Adverse effects of hyponatremia on the brain
Neurologic complications in hyponatremia are often due to brain edema that is caused by hyponatremia.1-3 Brain edema in hyponatremia is the result of the low extracellular sodium concentration causing water to move from outside the cells to inside the cells to keep the extracellular and intracellular osmolalities equal.3
Complications resulting from brain edema include1-3:
- Brain-stem herniation
- Permanent brain damage
- Respiratory arrest
High mortality rates that are associated with hyponatremia are often due to osmotically induced brain edema.3,4
Cases when neurologic complications typically occur
Neurologic complications typically only occur in cases of hyponatremia that are severe and rapidly evolving1-3 and in cases of hyponatremia in which the brain is unable to regulate its volume.5
An adaptation process occurs in the brain to ameliorate the cell swelling that takes place in the presence of hyponatremia. The entire adaptation process, which is described below, takes time, and in acute hyponatremia or hyponatremia that is severe and rapidly evolving, the complications from edema occur more quickly than the adaptation process.1-3
In other cases in which complications occur, there are factors present that impair the brain’s ability to adapt to the edema. Factors that impair adaptation include5:
- Sex (premenopausal females)
- Due to estrogen-inhibiting Na+-K+-ATPase
- Age (prepubescent children)
- Due to a discrepancy between skull size and brain size
- Increased vasopressin
Effects of hypotonic hyponatremia on the brain
The onset of hypotonic hyponatremia immediately causes cells in the brain to swell.1,3
Adaptation of the brain to hypotonic hyponatremia
Within a few hours, the swollen cells in the brain adapt to the swelling by extruding electrolytes from their cytoplasm. Because intracellular and extracellular osmolalities must be equal, the extrusion of electrolytes results in water leaving the cell, causing a decrease in the cell swelling, thereby partially restoring brain volume.1-3
Brain volume is fully restored after several days following a loss of organic osmolytes from the cells that results in a further extrusion of water.1,3
Mortality in acute versus chronic hyponatremia
In chronic hyponatremia, the brain has time to adapt to the cell swelling that occurs, so neurologic complications are not often seen because these complications are related to brain edema. In acute hyponatremia, complications arise before the brain has time to adapt.1-3 Because of this, mortality rates are higher in acute hyponatremia.2,3,6
Brain volume regulation accounts for the differences in mortality rates between acute and chronic hyponatremia6
- Adrogué HJ, Madias NE. Hyponatremia. N Engl J Med. 2000;343(21):1581-1589.
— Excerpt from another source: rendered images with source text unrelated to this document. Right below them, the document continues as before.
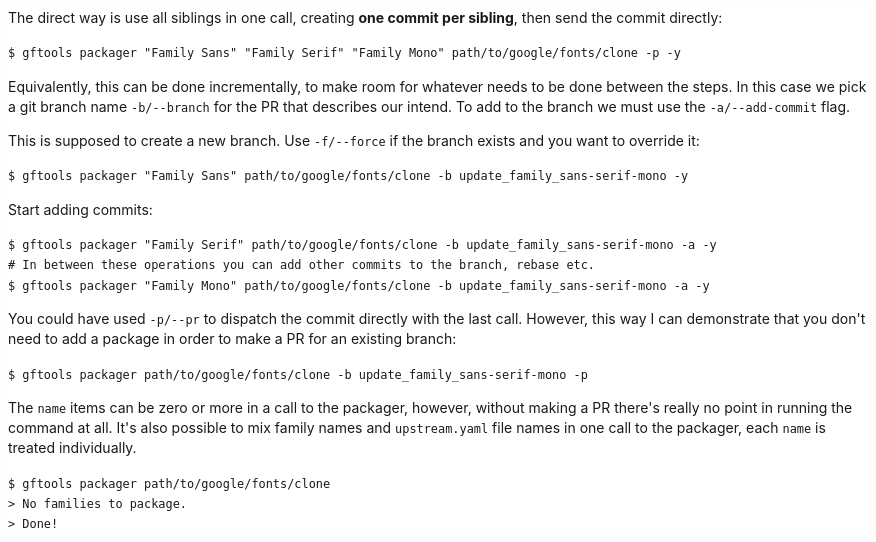The direct way is use all siblings in one call, creating **one commit per sibling**, then send the commit directly:

    $ gftools packager "Family Sans" "Family Serif" "Family Mono" path/to/google/fonts/clone -p -y

Equivalently, this can be done incrementally, to make room for whatever needs to be done between the steps. In this case we pick a git branch name `-b/--branch` for the PR that describes our intend. To add to the branch we must use the `-a/--add-commit` flag.

This is supposed to create a new branch. Use `-f/--force` if the branch exists and you want to override it:

    $ gftools packager "Family Sans" path/to/google/fonts/clone -b update_family_sans-serif-mono -y

Start adding commits:

    $ gftools packager "Family Serif" path/to/google/fonts/clone -b update_family_sans-serif-mono -a -y
    # In between these operations you can add other commits to the branch, rebase etc.
    $ gftools packager "Family Mono" path/to/google/fonts/clone -b update_family_sans-serif-mono -a -y

You could have used `-p/--pr` to dispatch the commit directly with the last call. However, this way I can demonstrate that you don't need to add a package in order to make a PR for an existing branch:

    $ gftools packager path/to/google/fonts/clone -b update_family_sans-serif-mono -p

The `name` items can be zero or more in a call to the packager, however, without making a PR there's really no point in running the command at all. It's also possible to mix family names and `upstream.yaml` file names in one call to the packager, each  `name` is treated individually.

    $ gftools packager path/to/google/fonts/clone
    > No families to package.
    > Done!
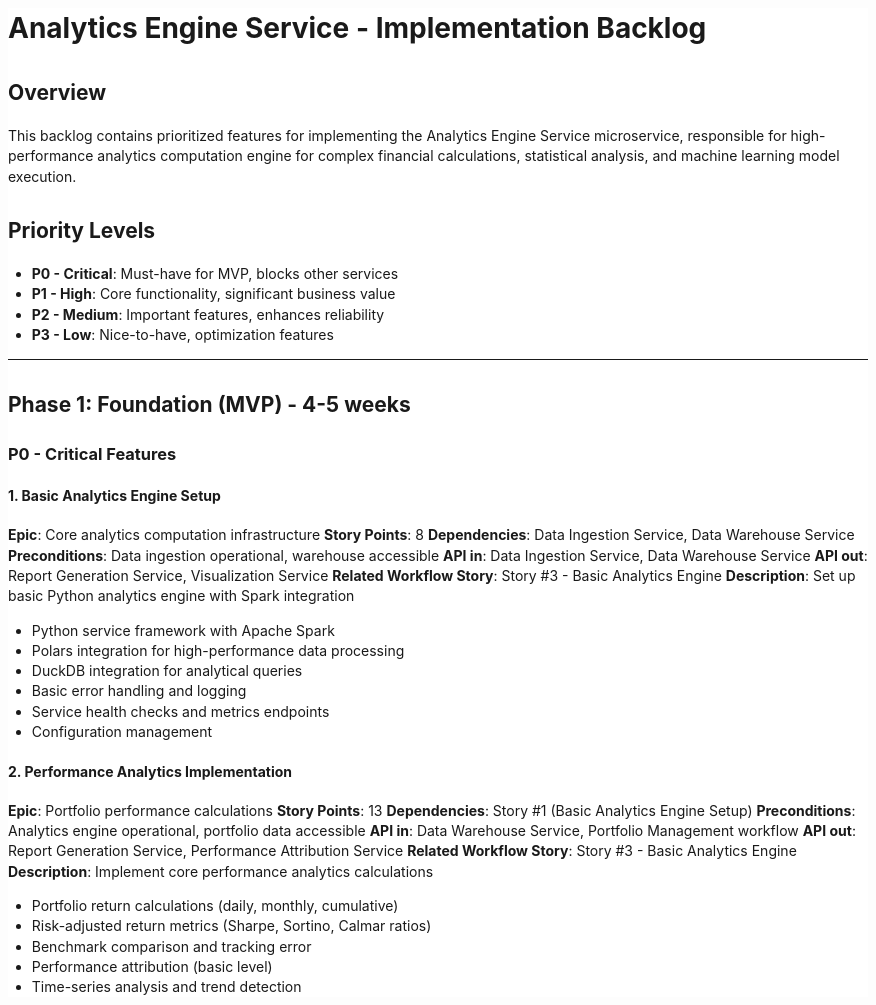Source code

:# Analytics Engine Service - Implementation Backlog

## Overview
This backlog contains prioritized features for implementing the Analytics Engine Service microservice, responsible for high-performance analytics computation engine for complex financial calculations, statistical analysis, and machine learning model execution.

## Priority Levels
- **P0 - Critical**: Must-have for MVP, blocks other services
- **P1 - High**: Core functionality, significant business value
- **P2 - Medium**: Important features, enhances reliability
- **P3 - Low**: Nice-to-have, optimization features

---

## Phase 1: Foundation (MVP) - 4-5 weeks

### P0 - Critical Features

#### 1. Basic Analytics Engine Setup
**Epic**: Core analytics computation infrastructure
**Story Points**: 8
**Dependencies**: Data Ingestion Service, Data Warehouse Service
**Preconditions**: Data ingestion operational, warehouse accessible
**API in**: Data Ingestion Service, Data Warehouse Service
**API out**: Report Generation Service, Visualization Service
**Related Workflow Story**: Story #3 - Basic Analytics Engine
**Description**: Set up basic Python analytics engine with Spark integration
- Python service framework with Apache Spark
- Polars integration for high-performance data processing
- DuckDB integration for analytical queries
- Basic error handling and logging
- Service health checks and metrics endpoints
- Configuration management

#### 2. Performance Analytics Implementation
**Epic**: Portfolio performance calculations
**Story Points**: 13
**Dependencies**: Story #1 (Basic Analytics Engine Setup)
**Preconditions**: Analytics engine operational, portfolio data accessible
**API in**: Data Warehouse Service, Portfolio Management workflow
**API out**: Report Generation Service, Performance Attribution Service
**Related Workflow Story**: Story #3 - Basic Analytics Engine
**Description**: Implement core performance analytics calculations
- Portfolio return calculations (daily, monthly, cumulative)
- Risk-adjusted return metrics (Sharpe, Sortino, Calmar ratios)
- Benchmark comparison and tracking error
- Performance attribution (basic level)
- Time-series analysis and trend detection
- Arieff AI, Guisado R. Effects on the central nervous system of hypernatremia and hyponatremic states. Kidney Int. 1976;10(1):104-116.
- Sterns, RH, Silver SM. Brain volume regulation in response to hypo-osmolality and its correction. AM J Med. 2006;119(7 Suppl 1): S12-16.
- Verbalis JG, Goldsmith SR, Greenberg A, et al. Diagnosis, evaluation, and treatment of hyponatremia: expert panel recommendations. Am J Med. 2013;126(10 Suppl 1):S1-S42. doi:10.1016/j.amjmed.2013.07.006.
- Ayus JC, Achinger SG, Arieff A. Brain cell volume regulation in hyponatremia: role of sex, age, vasdopressin, and hypoxia. AM J Renal Physiol. 2008;295:F619-F624. doi: 10.1152/ajprenal.00502.2007.
- Kleeman CR. The kidney in health and disease: X. CNS manifestations of disordered salt and water balance. Hosp Pract. 1979;14(5):59-68,73.